Por ello, no resulta ocioso y sí muy ilustrativo, pasar revista a los argumentos esgrimidos entonces por los defensores de que la reforma necesitaba sólo la aprobación de la Asamblea Nacional y no la celebración de un referendo2. Veamos sobre qué bases se entendió innecesario el referendo.

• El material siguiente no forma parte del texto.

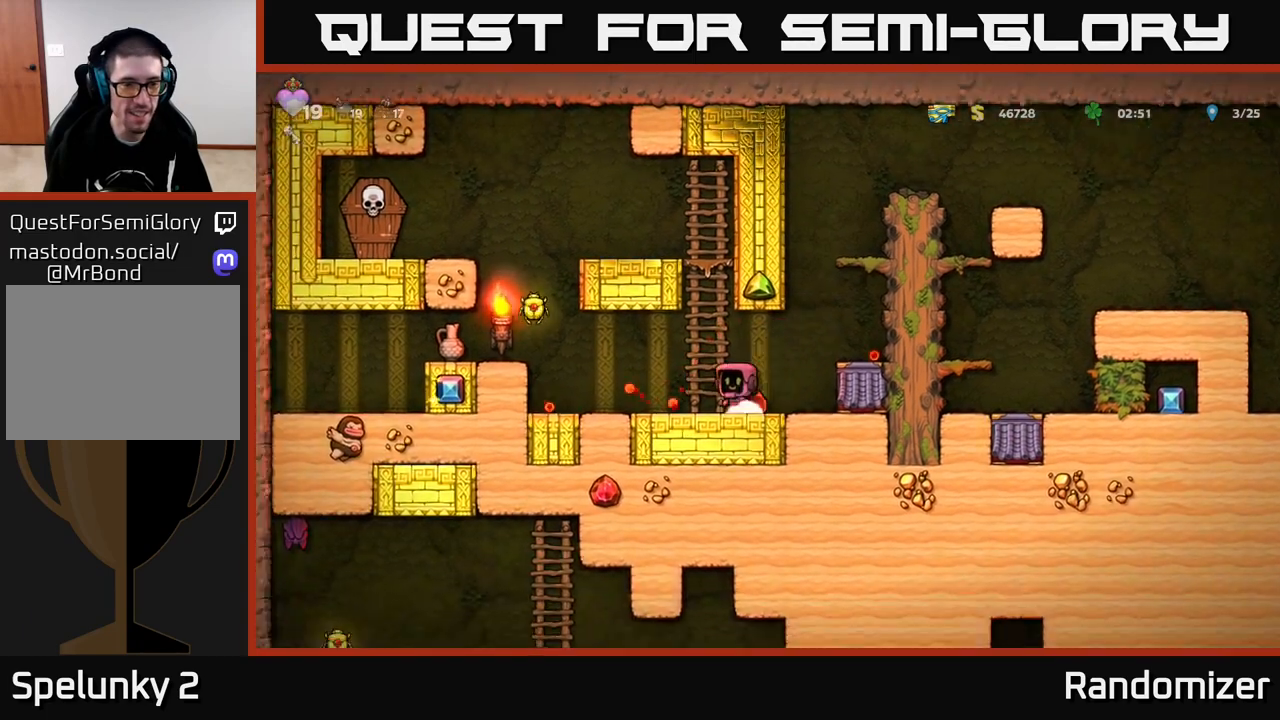
{"buttons": [], "left_stick": "left", "right_stick": "center", "events": [[217, "A", "down"], [433, "A", "up"]]}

Se argumentó, de inicio, que la potestad constituyente (en rigor, de reforma constitucional) de la Asamblea Nacional del Poder Popular, establecida por la Constitución, debía interpretarse sólo como la facultad de introducir modificaciones al texto constitucional, pues la cláusula de reforma exigía que «en caso de reforma total o que afecte la integración y facultades de la Asamblea Nacional o de su Consejo de Estado, o a derechos y deberes consagrados en la Constitución», se celebrase un referendo para ratificarla, convocado por la propia Asamblea. Sin embargo, se interpretó que la expresión «derechos y deberes consagrados en la Constitución» se limitaba a los contenidos en los Capítulos V y VI (que en la actual redacción de la Constitución serían los Capítulos VI y VII), y por lo tanto podrían modificarse sin referendo los contenidos (exceptuando, por supuesto, la integración y funciones de la Asamblea y de su Consejo de Estado), de todos los demás capítulos, incluyendo la propia cláusula de reforma. Por otra parte, se sostuvo que podrían modificarse por la Asamblea, sin necesidad de ratificación por un referendo, los preceptos contenidos en los Capítulos V y VI, es decir, los derechos y garantías fundamentales, «siempre que no limiten, restrinjan o eliminen el ejercicio de esos derechos y deberes». Esta peregrina afirmación, que de hecho vacía de contenido lo dispuesto en el precepto constitucional, se intentó justificar con el argumento de que el propósito del requisito de aprobación por referendo es el defender los derechos y deberes y evitar que sean disminuidos o limitados por un órgano cuyas facultades de reforma constitucional son delegadas por el pueblo.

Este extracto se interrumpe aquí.